> [What you should do]:
Retype the lines exactly as they appear, from the first line through the line that contains "Q0 = qSketchRegion(id".

> [Provided material]:

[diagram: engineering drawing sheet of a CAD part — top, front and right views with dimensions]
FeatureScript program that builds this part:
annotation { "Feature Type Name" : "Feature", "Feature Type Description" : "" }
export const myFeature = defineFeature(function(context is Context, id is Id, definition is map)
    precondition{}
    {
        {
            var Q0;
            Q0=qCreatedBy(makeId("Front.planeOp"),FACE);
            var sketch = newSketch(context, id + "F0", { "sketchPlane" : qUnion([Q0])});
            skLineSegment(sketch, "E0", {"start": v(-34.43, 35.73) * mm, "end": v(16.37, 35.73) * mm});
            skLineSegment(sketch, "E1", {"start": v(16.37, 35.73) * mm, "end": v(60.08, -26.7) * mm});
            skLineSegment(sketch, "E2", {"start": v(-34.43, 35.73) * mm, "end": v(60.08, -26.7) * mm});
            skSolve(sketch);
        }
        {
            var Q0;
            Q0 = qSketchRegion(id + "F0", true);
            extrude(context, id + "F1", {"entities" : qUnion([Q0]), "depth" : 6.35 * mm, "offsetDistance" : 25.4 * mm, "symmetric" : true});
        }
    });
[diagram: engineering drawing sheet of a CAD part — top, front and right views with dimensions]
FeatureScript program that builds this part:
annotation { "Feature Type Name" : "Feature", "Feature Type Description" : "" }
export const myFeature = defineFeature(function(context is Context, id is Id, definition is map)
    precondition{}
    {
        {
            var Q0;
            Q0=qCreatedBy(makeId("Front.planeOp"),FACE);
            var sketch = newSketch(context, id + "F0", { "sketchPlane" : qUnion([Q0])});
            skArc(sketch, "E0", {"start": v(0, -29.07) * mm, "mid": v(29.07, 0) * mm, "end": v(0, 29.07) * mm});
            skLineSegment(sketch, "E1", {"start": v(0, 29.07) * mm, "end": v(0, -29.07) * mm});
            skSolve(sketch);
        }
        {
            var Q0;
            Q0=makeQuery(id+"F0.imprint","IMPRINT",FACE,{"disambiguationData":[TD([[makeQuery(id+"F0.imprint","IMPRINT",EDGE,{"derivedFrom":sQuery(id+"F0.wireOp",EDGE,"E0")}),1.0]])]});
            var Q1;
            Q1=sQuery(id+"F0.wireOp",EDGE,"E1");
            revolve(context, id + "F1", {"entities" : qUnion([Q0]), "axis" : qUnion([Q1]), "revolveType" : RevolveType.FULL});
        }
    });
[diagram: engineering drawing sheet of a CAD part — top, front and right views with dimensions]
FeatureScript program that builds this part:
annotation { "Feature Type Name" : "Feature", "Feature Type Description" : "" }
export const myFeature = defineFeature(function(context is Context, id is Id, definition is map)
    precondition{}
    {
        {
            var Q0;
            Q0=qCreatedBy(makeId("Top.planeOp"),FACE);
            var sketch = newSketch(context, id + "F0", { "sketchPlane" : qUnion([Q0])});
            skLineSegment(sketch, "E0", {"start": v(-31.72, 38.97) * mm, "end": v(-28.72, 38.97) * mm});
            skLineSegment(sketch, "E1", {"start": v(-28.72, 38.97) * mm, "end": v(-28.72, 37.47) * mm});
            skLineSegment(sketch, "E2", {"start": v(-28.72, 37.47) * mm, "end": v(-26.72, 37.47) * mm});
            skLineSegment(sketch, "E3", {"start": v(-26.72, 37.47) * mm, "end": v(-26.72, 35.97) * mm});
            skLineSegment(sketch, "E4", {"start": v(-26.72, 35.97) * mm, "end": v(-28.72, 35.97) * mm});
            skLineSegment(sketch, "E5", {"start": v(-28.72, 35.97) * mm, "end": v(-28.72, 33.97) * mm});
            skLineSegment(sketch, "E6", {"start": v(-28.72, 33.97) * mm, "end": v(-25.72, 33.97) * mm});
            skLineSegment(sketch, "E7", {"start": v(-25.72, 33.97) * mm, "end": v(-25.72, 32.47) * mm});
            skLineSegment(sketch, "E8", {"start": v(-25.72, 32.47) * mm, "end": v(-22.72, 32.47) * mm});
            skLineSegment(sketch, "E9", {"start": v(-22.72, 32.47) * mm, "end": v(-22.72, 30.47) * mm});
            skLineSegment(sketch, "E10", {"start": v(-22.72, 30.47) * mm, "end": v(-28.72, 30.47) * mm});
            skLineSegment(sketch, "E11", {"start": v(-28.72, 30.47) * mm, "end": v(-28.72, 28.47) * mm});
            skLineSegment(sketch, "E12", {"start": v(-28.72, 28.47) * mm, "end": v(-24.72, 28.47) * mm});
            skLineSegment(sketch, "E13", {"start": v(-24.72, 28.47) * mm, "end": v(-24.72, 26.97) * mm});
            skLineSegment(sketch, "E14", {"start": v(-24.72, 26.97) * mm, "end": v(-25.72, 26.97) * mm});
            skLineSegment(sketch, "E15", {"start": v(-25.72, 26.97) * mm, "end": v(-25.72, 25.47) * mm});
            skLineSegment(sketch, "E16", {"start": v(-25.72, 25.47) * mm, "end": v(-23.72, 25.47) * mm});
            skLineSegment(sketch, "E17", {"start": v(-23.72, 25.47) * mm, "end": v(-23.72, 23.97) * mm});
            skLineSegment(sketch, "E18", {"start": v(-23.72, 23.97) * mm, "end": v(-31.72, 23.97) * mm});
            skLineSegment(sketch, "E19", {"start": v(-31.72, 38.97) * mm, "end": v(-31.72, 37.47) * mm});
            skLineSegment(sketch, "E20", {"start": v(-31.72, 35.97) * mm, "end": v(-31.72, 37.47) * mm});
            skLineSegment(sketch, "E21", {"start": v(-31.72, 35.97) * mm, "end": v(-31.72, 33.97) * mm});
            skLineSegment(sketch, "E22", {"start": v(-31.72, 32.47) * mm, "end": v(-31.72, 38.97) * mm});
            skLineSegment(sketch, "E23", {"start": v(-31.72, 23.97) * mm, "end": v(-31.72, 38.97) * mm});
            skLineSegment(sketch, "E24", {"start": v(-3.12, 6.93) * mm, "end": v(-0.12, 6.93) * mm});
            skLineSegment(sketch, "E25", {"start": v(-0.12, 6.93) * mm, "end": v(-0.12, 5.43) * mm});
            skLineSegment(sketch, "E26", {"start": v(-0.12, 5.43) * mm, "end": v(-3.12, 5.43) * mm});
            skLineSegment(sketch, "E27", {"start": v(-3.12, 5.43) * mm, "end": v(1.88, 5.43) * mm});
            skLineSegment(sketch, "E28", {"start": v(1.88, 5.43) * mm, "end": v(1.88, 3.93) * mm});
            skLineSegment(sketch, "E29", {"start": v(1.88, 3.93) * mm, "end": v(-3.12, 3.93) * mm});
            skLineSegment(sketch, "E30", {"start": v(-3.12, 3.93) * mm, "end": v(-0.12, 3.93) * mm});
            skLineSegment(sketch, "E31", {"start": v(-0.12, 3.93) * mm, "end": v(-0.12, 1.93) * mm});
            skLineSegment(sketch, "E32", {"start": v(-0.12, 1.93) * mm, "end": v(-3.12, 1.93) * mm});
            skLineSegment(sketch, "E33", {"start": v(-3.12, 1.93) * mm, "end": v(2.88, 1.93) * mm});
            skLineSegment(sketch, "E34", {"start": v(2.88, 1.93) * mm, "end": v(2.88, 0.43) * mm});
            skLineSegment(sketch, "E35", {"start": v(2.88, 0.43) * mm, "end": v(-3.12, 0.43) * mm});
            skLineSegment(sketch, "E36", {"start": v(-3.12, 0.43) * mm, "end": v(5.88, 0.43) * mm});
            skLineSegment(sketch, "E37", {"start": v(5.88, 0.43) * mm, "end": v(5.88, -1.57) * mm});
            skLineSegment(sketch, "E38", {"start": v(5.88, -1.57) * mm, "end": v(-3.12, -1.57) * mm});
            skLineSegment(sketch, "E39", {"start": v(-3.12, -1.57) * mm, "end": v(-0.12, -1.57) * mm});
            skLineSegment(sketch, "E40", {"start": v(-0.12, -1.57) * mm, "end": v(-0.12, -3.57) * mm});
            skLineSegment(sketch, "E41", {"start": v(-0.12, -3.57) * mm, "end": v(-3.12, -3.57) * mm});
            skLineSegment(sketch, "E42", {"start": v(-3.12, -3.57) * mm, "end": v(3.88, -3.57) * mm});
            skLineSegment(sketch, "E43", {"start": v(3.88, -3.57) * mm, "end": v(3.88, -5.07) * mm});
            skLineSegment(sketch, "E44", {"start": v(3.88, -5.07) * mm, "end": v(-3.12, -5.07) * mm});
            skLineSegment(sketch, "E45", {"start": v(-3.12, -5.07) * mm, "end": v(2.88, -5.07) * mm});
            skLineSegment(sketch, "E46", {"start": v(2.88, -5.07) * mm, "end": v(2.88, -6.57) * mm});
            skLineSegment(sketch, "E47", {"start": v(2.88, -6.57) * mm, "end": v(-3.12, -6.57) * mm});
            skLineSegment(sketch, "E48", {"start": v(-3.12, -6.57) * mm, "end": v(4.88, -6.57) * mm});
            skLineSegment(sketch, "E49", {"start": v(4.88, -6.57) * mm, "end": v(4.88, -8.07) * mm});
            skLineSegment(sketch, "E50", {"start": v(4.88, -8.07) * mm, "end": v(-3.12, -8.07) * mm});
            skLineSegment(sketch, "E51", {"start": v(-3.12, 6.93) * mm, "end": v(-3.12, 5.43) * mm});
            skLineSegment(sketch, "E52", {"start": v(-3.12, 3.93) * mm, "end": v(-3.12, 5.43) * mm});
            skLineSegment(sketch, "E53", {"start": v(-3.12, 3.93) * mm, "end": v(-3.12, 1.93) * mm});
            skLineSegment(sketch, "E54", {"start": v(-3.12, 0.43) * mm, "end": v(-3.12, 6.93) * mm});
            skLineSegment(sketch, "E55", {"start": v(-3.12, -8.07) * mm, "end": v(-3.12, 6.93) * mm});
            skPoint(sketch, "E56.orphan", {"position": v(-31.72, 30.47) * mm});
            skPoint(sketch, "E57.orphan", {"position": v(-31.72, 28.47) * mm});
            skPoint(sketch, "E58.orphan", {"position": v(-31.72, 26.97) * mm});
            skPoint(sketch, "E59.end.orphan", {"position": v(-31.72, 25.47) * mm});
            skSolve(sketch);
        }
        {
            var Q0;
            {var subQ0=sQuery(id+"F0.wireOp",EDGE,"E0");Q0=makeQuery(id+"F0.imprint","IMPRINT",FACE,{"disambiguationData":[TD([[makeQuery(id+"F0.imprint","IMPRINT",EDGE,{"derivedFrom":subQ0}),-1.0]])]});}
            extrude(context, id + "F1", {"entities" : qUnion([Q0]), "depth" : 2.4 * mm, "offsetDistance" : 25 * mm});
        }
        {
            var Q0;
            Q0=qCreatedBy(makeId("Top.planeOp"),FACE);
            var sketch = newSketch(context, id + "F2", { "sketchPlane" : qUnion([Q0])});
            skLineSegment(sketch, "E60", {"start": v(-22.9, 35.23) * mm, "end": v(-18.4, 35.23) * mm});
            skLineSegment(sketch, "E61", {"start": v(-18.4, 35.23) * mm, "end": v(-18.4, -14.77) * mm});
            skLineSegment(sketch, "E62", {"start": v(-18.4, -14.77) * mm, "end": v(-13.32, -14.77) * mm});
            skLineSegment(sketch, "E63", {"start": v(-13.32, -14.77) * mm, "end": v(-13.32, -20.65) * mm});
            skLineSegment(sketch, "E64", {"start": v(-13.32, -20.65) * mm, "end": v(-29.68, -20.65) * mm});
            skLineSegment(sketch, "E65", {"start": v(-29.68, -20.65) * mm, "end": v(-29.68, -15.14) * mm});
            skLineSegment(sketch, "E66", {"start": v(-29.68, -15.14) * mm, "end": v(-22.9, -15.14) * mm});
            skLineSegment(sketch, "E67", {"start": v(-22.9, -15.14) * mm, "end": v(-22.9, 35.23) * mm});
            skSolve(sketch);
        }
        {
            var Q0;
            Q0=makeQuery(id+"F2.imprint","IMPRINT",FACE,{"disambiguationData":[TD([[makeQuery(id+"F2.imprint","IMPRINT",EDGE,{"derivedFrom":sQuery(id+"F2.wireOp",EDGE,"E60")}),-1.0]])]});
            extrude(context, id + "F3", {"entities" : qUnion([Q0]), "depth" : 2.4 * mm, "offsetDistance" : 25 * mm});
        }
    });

> [Correct output]:
[diagram: engineering drawing sheet of a CAD part — top, front and right views with dimensions]
FeatureScript program that builds this part:
annotation { "Feature Type Name" : "Feature", "Feature Type Description" : "" }
export const myFeature = defineFeature(function(context is Context, id is Id, definition is map)
    precondition{}
    {
        {
            var Q0;
            Q0=qCreatedBy(makeId("Front.planeOp"),FACE);
            var sketch = newSketch(context, id + "F0", { "sketchPlane" : qUnion([Q0])});
            skLineSegment(sketch, "E0", {"start": v(-34.43, 35.73) * mm, "end": v(16.37, 35.73) * mm});
            skLineSegment(sketch, "E1", {"start": v(16.37, 35.73) * mm, "end": v(60.08, -26.7) * mm});
            skLineSegment(sketch, "E2", {"start": v(-34.43, 35.73) * mm, "end": v(60.08, -26.7) * mm});
            skSolve(sketch);
        }
        {
            var Q0;
            Q0 = qSketchRegion(id + "F0", true);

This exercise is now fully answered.